### EXTRACT TO READ
Workflows (apply and rollback)
SchemaX fits in the schema layer of data projects: one repo = one schema project, with environments (dev, test, prod). This doc describes end-to-end situations: greenfield, brownfield, apply failure and rollback, and SQL-only/validate.
Data projects and where SchemaX fits
In data or analytics projects, the typical flow is:
- Ingestion — Raw data lands (batch/stream) into cloud storage or a lake.
- Transformation — Pipelines (e.g. dbt, Spark, Databricks jobs) clean and model data.
- Schema / storage — Catalogs, schemas, and tables define where and how data is stored and who can access it (Unity Catalog, Hive, etc.).
- Consumption — BI, ML, or apps query the tables.
SchemaX sits in step 3. It version-controls and deploys the schema layer (catalogs, schemas, tables, views, constraints, row filters, column masks) so that:
- Schema changes are declarative, reviewed in Git, and applied in order (dev → test → prod).
- Rollback and diff are possible when something goes wrong or when comparing environments.
- Existing catalogs created outside SchemaX can be imported and then managed going forward.
The rest of this doc describes the five situations (greenfield single-dev, greenfield multi-dev, brownfield import, apply failure and rollback, and diff/validate/SQL-only) as sequence diagrams and tables, so you can see exactly who does what and when.
Scope: One Project, One Schema Definition
- One data project = one
.schemax/directory (oneproject.json, one changelog, one snapshot chain). Usually one repo per analytics domain or product. - Environments = dev, test, prod with per-environment catalog mappings (e.g. logical
__implicit__→ physicaldev_myapp,prod_myapp). - Single vs multi-dev = same repo; multiple data engineers or analysts work on the same schema via Git (branches, merge, rebase). SchemaX does not manage multiple tenants or org-wide catalogs.
Situation 1: Greenfield (New Data Project) — Single Developer
Context: New analytics or data project; no schema in the catalog yet. One person owns schema design and deploy.
| Phase | What happens | Commands / UI |
|---|---|---|
| Start | No schema; new repo or new data project folder. | — |
| Init | Create .schemax/ with project.json, empty changelog, dev/test/prod env config (catalogMappings). | schemax init or VS Code + first “Open Designer”. |
| Design | Add catalogs, schemas, tables, columns, constraints, etc. | VS Code Designer (emits ops to changelog) or manual ops. |
| Checkpoint | Create first snapshot (e.g. v0.1.0). Changelog cleared, state in snapshot. | schemax snapshot create or extension. |
| Deploy dev | Generate SQL from changelog/snapshot, apply to dev. | schemax apply --target dev --profile … --warehouse-id … (optionally --dry-run). |
| Promote | Apply same or newer snapshot to test, then prod. | schemax apply --target test …, then --target prod …. |
Timeline: Init → Ops → Snapshot → Apply (dev → test → prod). Single developer owns the schema layer.
Situation 2: Greenfield — Multi-Developer (Same Data Project, Shared Repo)
Context: Same data project; several people change schema (branches, merge, or rebase). Validate and snapshot rebase keep the chain consistent.

### DATASET ENTRIES
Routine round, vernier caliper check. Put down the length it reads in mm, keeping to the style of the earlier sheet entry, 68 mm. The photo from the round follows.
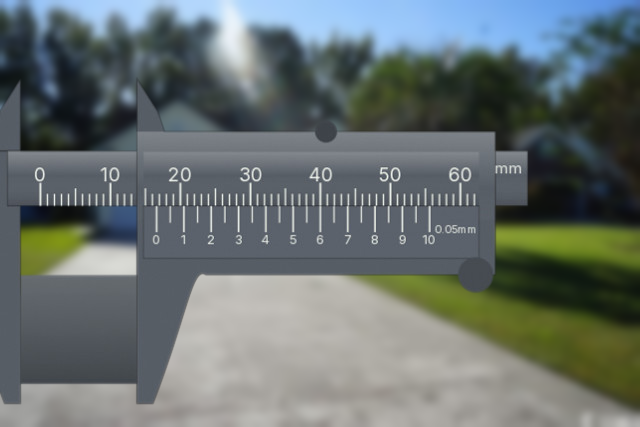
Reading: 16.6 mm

==

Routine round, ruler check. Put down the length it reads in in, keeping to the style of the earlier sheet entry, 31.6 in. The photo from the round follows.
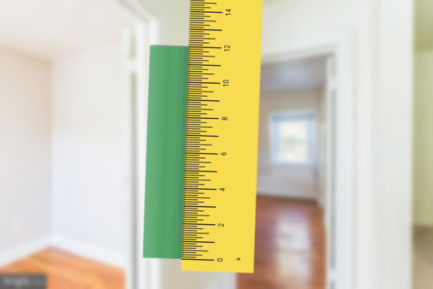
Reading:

### EXERCISE 1
Name every phase listed in the Situation 1 table of the SchemaX workflows page.
### EXERCISE 2
Copy out the passage of the SchemaX workflows page starting with "- Consumption —" and going on through "what and when.".

### ANSWER BOX 1
Start, Init, Design, Checkpoint, Deploy dev, Promote

### ANSWER BOX 2
- Consumption — BI, ML, or apps query the tables.
SchemaX sits in step 3. It version-controls and deploys the schema layer (catalogs, schemas, tables, views, constraints, row filters, column masks) so that:
- Schema changes are declarative, reviewed in Git, and applied in order (dev → test → prod).
- Rollback and diff are possible when something goes wrong or when comparing environments.
- Existing catalogs created outside SchemaX can be imported and then managed going forward.
The rest of this doc describes the five situations (greenfield single-dev, greenfield multi-dev, brownfield import, apply failure and rollback, and diff/validate/SQL-only) as sequence diagrams and tables, so you can see exactly who does what and when.